Sim Tree: Um, interns are supposed to be trained. That's why they're interns. If they already knew how to do the job, they would be called 'staff', and you would need to pay them to do it.
craig328: Mensan: Business, on the other hand, says: "We want students fully trained for years on technology that was released to the public four months ago, and if they don't have three years of experience in technologies less than a year old, then academia is failing students."Coincidentally, I turned down a contract opportunity just this afternoon because of this kind of mindset. They were insisting that I be proficient in a framework I, from the outset, said I had never used (but would be willing to pick up) and that was around a year old. I actually know one of the guys that contributes to the framework project and asked him how long it had been out. The contract wanted 2-3 years...he released it from beta about 12 months ago. Because I lacked a "core skill" the prospective contract was insisting I reduce my rate to compensate for my lack of experience.My email was professional and polite and declined to take the contract. They emailed back asking me to reconsider. I didn't bother answering.Point is: too many businesses demand skillsets that sometimes cannot even exist. I have flogged this horse for years on a few tech forums I frequent. It will never change.

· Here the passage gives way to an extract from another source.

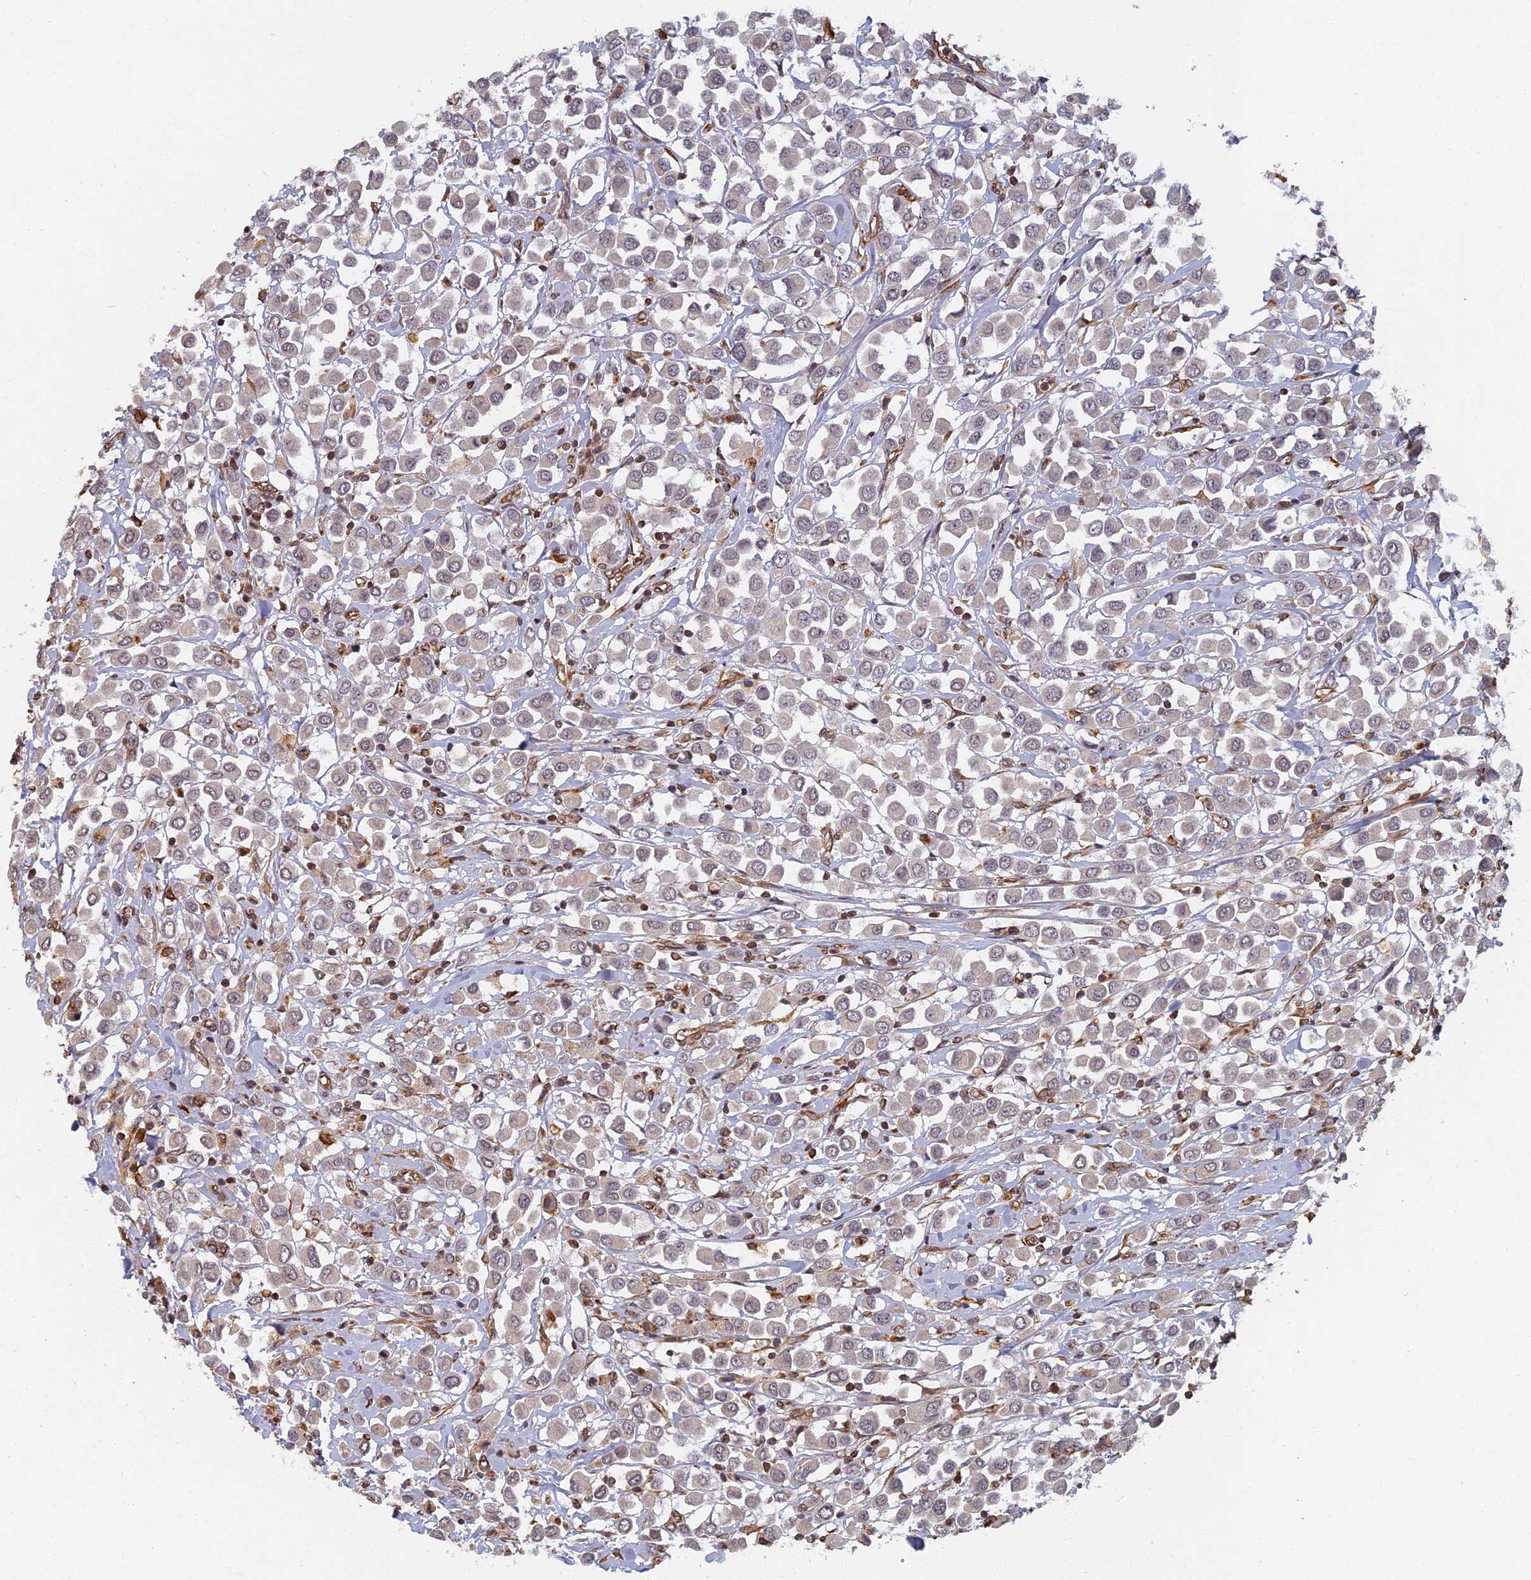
{"staining": {"intensity": "weak", "quantity": "<25%", "location": "cytoplasmic/membranous"}, "tissue": "breast cancer", "cell_type": "Tumor cells", "image_type": "cancer", "snomed": [{"axis": "morphology", "description": "Duct carcinoma"}, {"axis": "topography", "description": "Breast"}], "caption": "DAB immunohistochemical staining of infiltrating ductal carcinoma (breast) exhibits no significant expression in tumor cells.", "gene": "ABCB10", "patient": {"sex": "female", "age": 61}}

SpacemanSpoof: I've never understood interns. You take out massive loans to go to school, then take a job where you're not even paid. Why not go the co-op route instead?I did co-op for 3 years. Sure, I had to take a few summer classes and extend my graduation date a bit, but I came out with years of real-world experience and skills on my resume (not coffee-fetching and advanced copier operation) and money in the bank.
DenisVengeance: I love interns. They work their asses off on projects my guys don't have time for during the year, and in exchange they get to say they worked for a Fortune 100 company on their resume. Win Win.

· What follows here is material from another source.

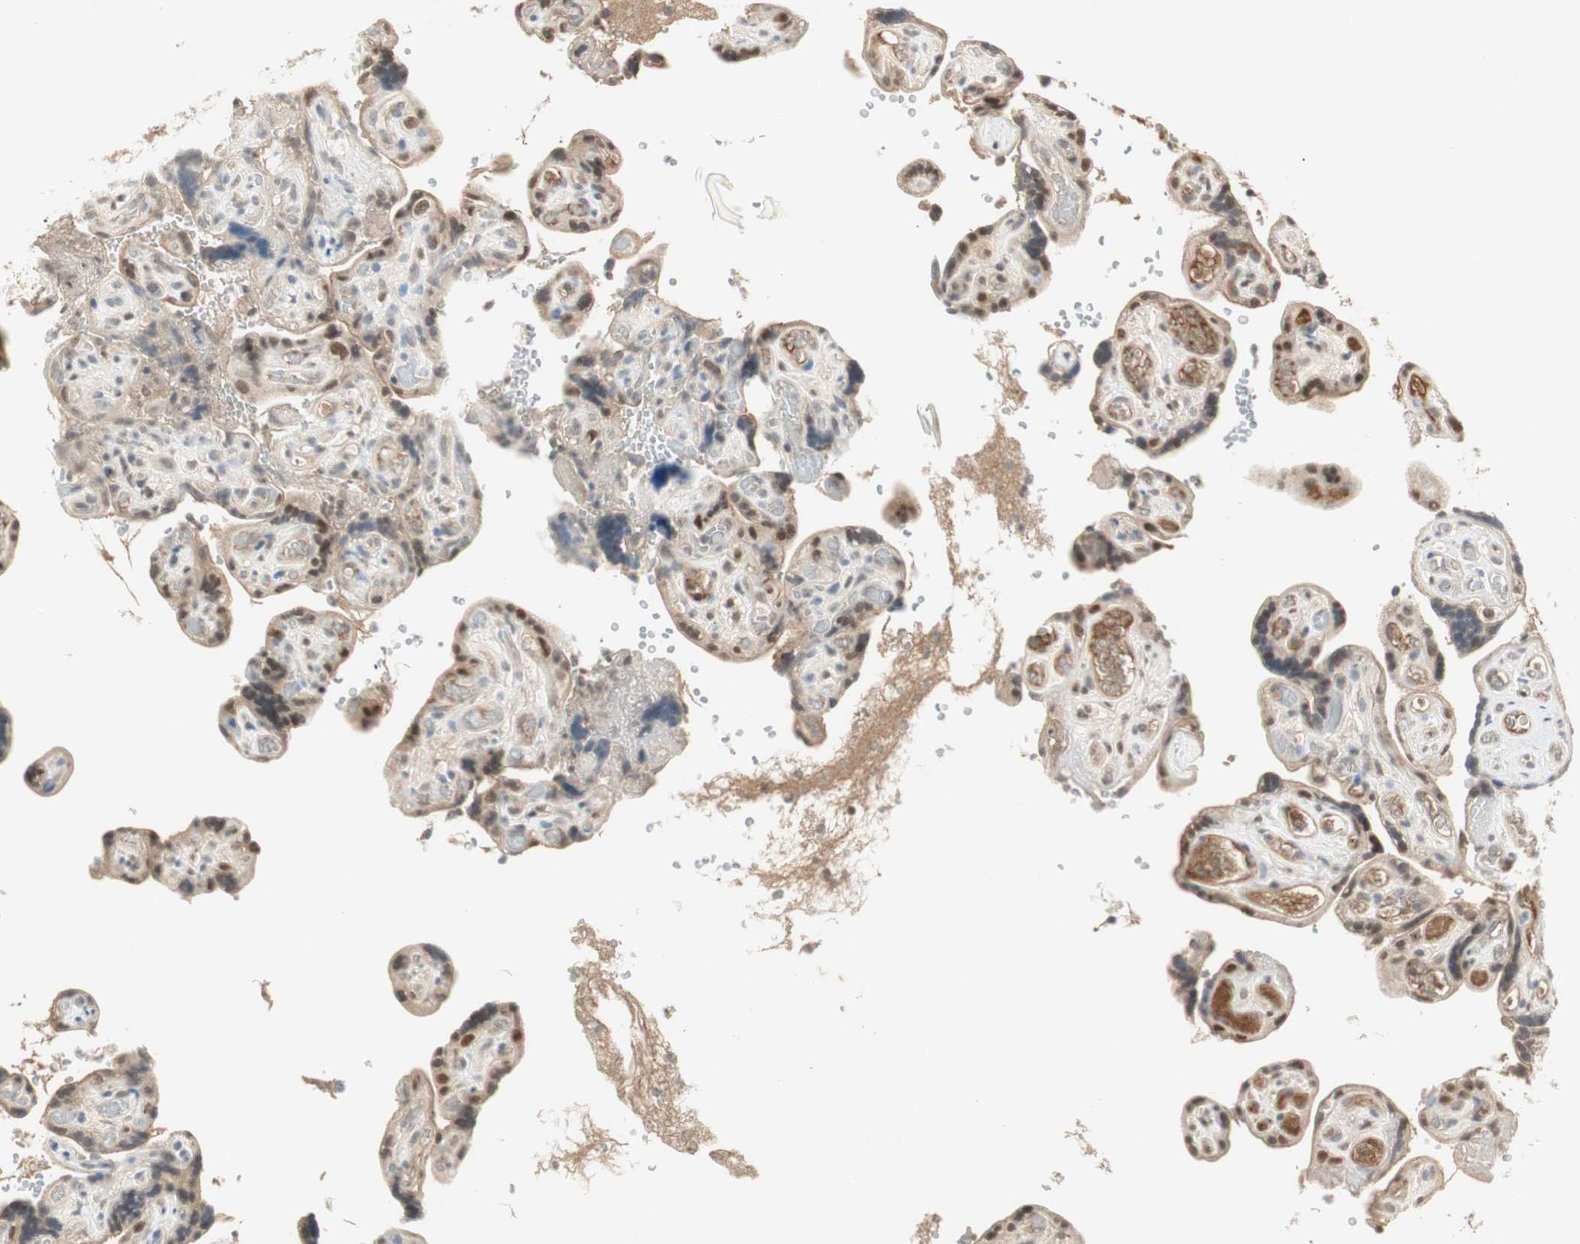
{"staining": {"intensity": "strong", "quantity": ">75%", "location": "nuclear"}, "tissue": "placenta", "cell_type": "Decidual cells", "image_type": "normal", "snomed": [{"axis": "morphology", "description": "Normal tissue, NOS"}, {"axis": "topography", "description": "Placenta"}], "caption": "Immunohistochemical staining of normal placenta displays >75% levels of strong nuclear protein positivity in about >75% of decidual cells. Using DAB (brown) and hematoxylin (blue) stains, captured at high magnification using brightfield microscopy.", "gene": "RNGTT", "patient": {"sex": "female", "age": 30}}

SevenizGud: not CSB time/When I was a graduate student, I had two undergrads doing research hours in my lab at my direction. One I had performing computer modeling simulations. The other, who had experience in chemistry by doing research hours in my lab previously under another graduate student, I had performing suspersaturation precipitation experiments.Long story short...I blew them both out after one semester because it became obvious in short order that I was never going to recoup the effort I would have put into training them. It was bad enough that when the chemistry one asked me what she wanted me to do, I pointed her to the starting material for the experiment, but directed her to in advance divide the starting material in half...because I knew she'd ruin it. And I didn't want her to ruin it all. Sure enough, she ruined it. How hard is it to heat up a flask of solvent until a material dissolves in it without boiling it over? Too hard, evidently. The other one I had doing molecular dynamics simulations of CO2-derivatized molecules. Of the dozen or so molecules he built into the simulation, there was a grand total of ZERO of them that had the correct structure./not csb time
ricochet4: you guys are taking this article way too seriously. let me break it down for you: lazy-ass report faces deadline, remembers how a buddy who works for a tech company told him recently that their interns suck, makes a few calls until the anecdote is "corroborated." here's your clue: "some business leaders."no studies cited, no statistics, etc.
studebaker hoch: Internships are how kids with zero experience or skills get in the door of cool companies.They are also known as "lucky breaks" or "chances of a lifetime".
Lochsteppe: Harry_Seldon: I work for a large tech company. We budget and hire a large significant number of interns and recent college graduates. Our expectations for interns is that we train them do do productive work. We train them to be successful in a rapidly evolving environment. We see interns as an investment int the future, not a profit center. We, as management, take time to train and mentor, provide a comfortable environment, and low stress. By the end of their one year internship, they are prepared to be productive employees, and not necessarily for my company.That's pretty cool. I'd love to see more companies take (or restart) that approach.
Lochsteppe: Modern corporations seem to hate paying a cent for employee training, even on proprietary systems or methods that only their employees use. There used to be a good amount of money in doing corporate training, either as an in-house instructor or an outside consultant; it's dried up pretty bad since the 90s.Just another side effect of the short-sighted fixation on this quarter's numbers.
Harry_Seldon: I work for a large tech company. We budget and hire a large significant number of interns and recent college graduates. Our expectations for interns is that we train them do do productive work. We train them to be successful in a rapidly evolving environment. We see interns as an investment int the future, not a profit center. We, as management, take time to train and mentor, provide a comfortable environment, and low stress. By the end of their one year internship, they are prepared to be productive employees, and not necessarily for my company.